--- Start SELECTED EXTRACT ---

Primitives, Components and Interfaces Design #29

frisitano · 2025-03-03T10:35:26Z

Overview

This PR outlines the additional crates, components, interfaces, and data structures that will be used for Milestones 3 and 4. This will provide a holistic view of how the rollup node should be structured. We can then provide the concrete implementations in future PRs.

greged93

just some thoughts related to the codec types and the input to the derivation pipeline

greged93 · 2025-03-03T11:39:46Z

crates/primitives/src/batch/input.rs

+/// This is used as input for the derivation pipeline. All data remains in its raw serialized form.
+/// The data is then deserialized, enriched and processed in the derivation pipeline.


I have thought a little more about this: don't you think we also need to have the calldata decoding inside of the pipeline? This way the pipeline receives only the calldata to the commit transaction, decodes the batch header and chunks, then proceeds on to decoding the chunk data and fetching the possible blob data for transactions if needed.

I think that the way we should authenticate the batch data is by computing the batch hash in the pipeline. Why do you think we should decode the calldata in the pipeline?

So because we commit to the batch in the contract via its hash, is that why you would skip the decoding of the call data?

the public input to the prover is the batch hash so it's primarily driven by proving requirements. The batch hash acts as the commitment to the batch data.

I've been thinking about this a little bit. I think the most future-proof and maintainable way is to not expose any details about internals of a Codec version, the way to read it (e.g. some calldata is required) and batch structure (e.g. chunks and skipped message bitmap).

Otherwise we will end up with lots of structs that represent different versions of the same thing e.g. BatchInputDataV1, BatchInputDataV2. This basically leaks implementation details of the pipeline into the rest of the node. Also this would need major restructuring if we have a new version where BatchInput does not really apply anymore.

From a high-level the derivation pipeline should just take some L1 inputs and produce PayloadAttributes. What exactly happens in between if there's batches, chunks, bundles, should not matter from the perspective of the rollup node overall.

If pipeline behavior is similar enough we can add different versions to the same pipeline instance with some type/version switches here and there. But this is already starting to get messy in l2geth:

type switch for creating different "raw" data, comparable to BatchInputV1 and BatchInputV2. as you can see commit data is required.

for reading the commit data we need to support multiple different function signatures etc: https://github.com/scroll-tech/go-ethereum/blob/40ebbd6491f2a3f604d835a37c7519df643de113/rollup/l1/reader.go#L386

another type switch to distinguish how to handle certain rollup events or different revert events

If they diverge too much, I think it would be best to have a separate pipeline implementation for a specific version. That includes reading calldata, blobs and creating a "batch" and "chunks" if that is the entity within the specific codec/protocol version.

--- End SELECTED EXTRACT ---
--- Start DATASET ENTRIES ---

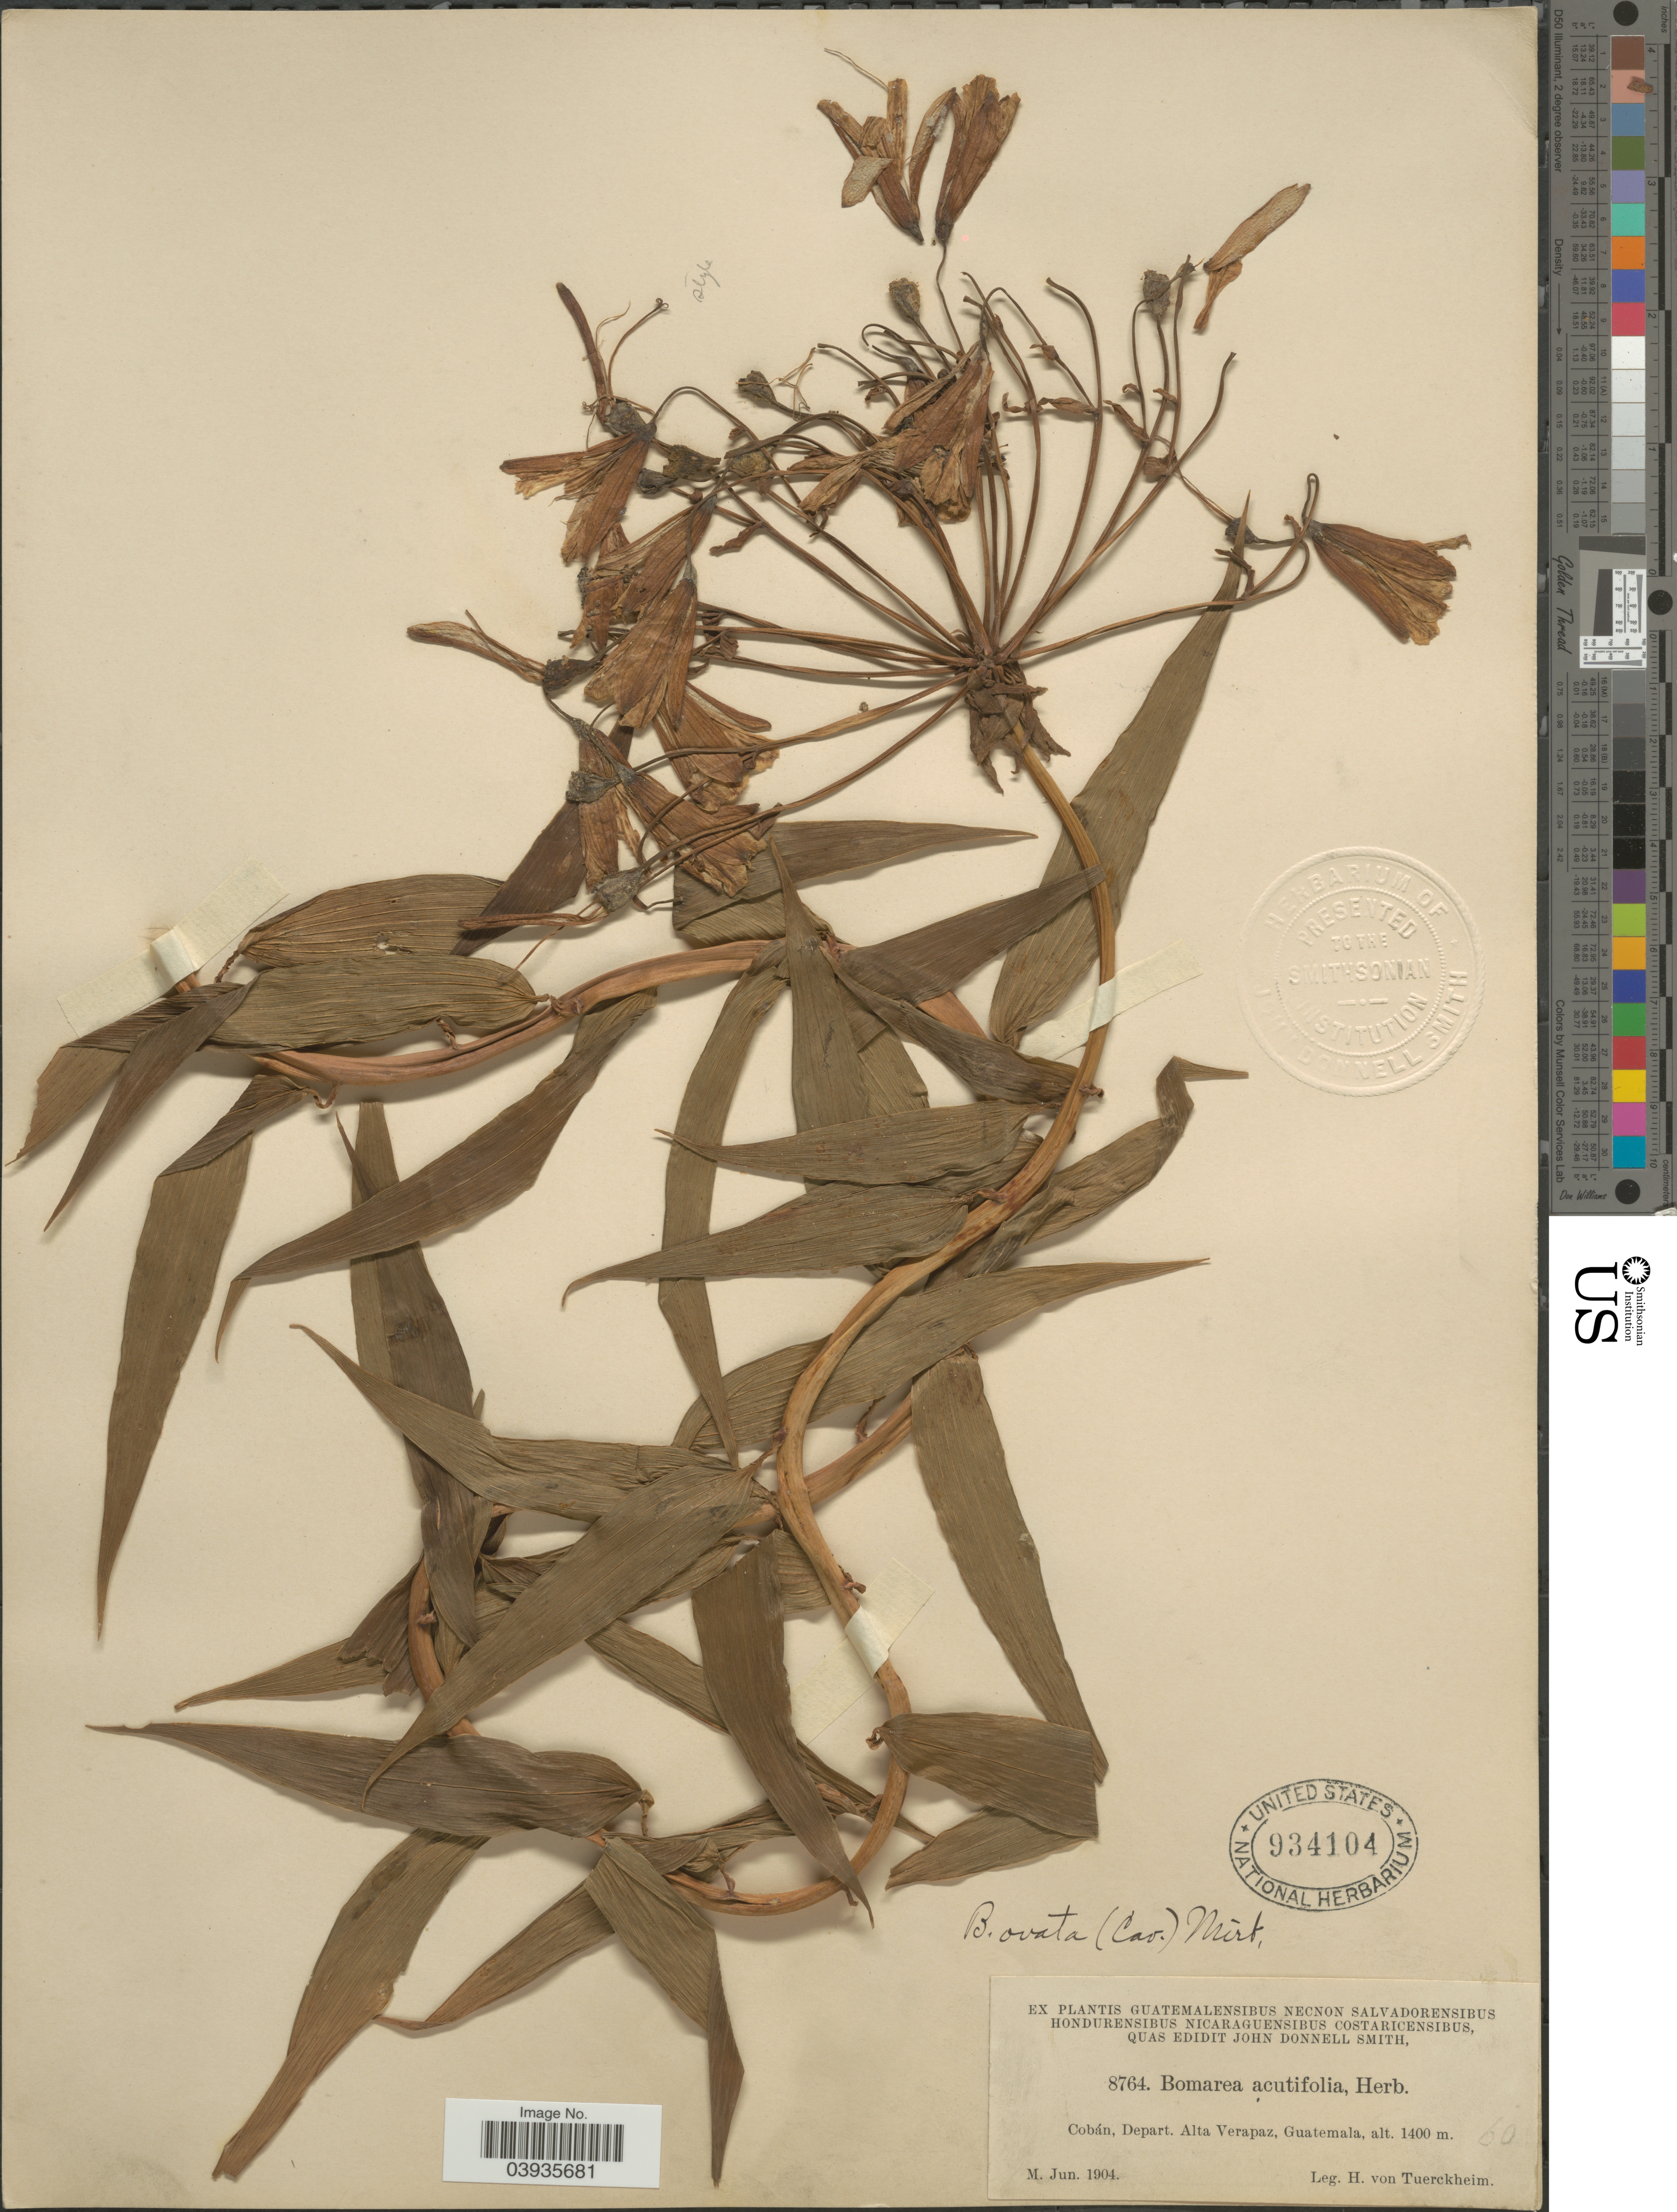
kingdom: Plantae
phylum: Tracheophyta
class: Liliopsida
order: Liliales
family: Alstroemeriaceae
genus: Bomarea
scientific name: Bomarea ovata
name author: (Cav.) Mirb.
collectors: H. von Türckheim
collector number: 8764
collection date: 1904-06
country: Guatemala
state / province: Alta Verapaz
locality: Cobán, Depart. Alta Verapaz.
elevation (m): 1400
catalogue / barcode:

--- End DATASET ENTRIES ---

_INSTRUCTION A_
According to the design thread, what serves as the public input to the prover?
_INSTRUCTION B_
Condense the paragraph in the design thread beginning "Otherwise we will end up" into a short bulleted list that keeps its main points.
These entries have no connection to the design thread.

_TASK OUTPUT A_
The batch hash.

_TASK OUTPUT B_
- Exposing codec details would produce many structs for different versions of the same thing, such as BatchInputDataV1 and BatchInputDataV2.
- This leaks the pipeline's implementation details into the rest of the node.
- A new version where BatchInput no longer applies would require major restructuring.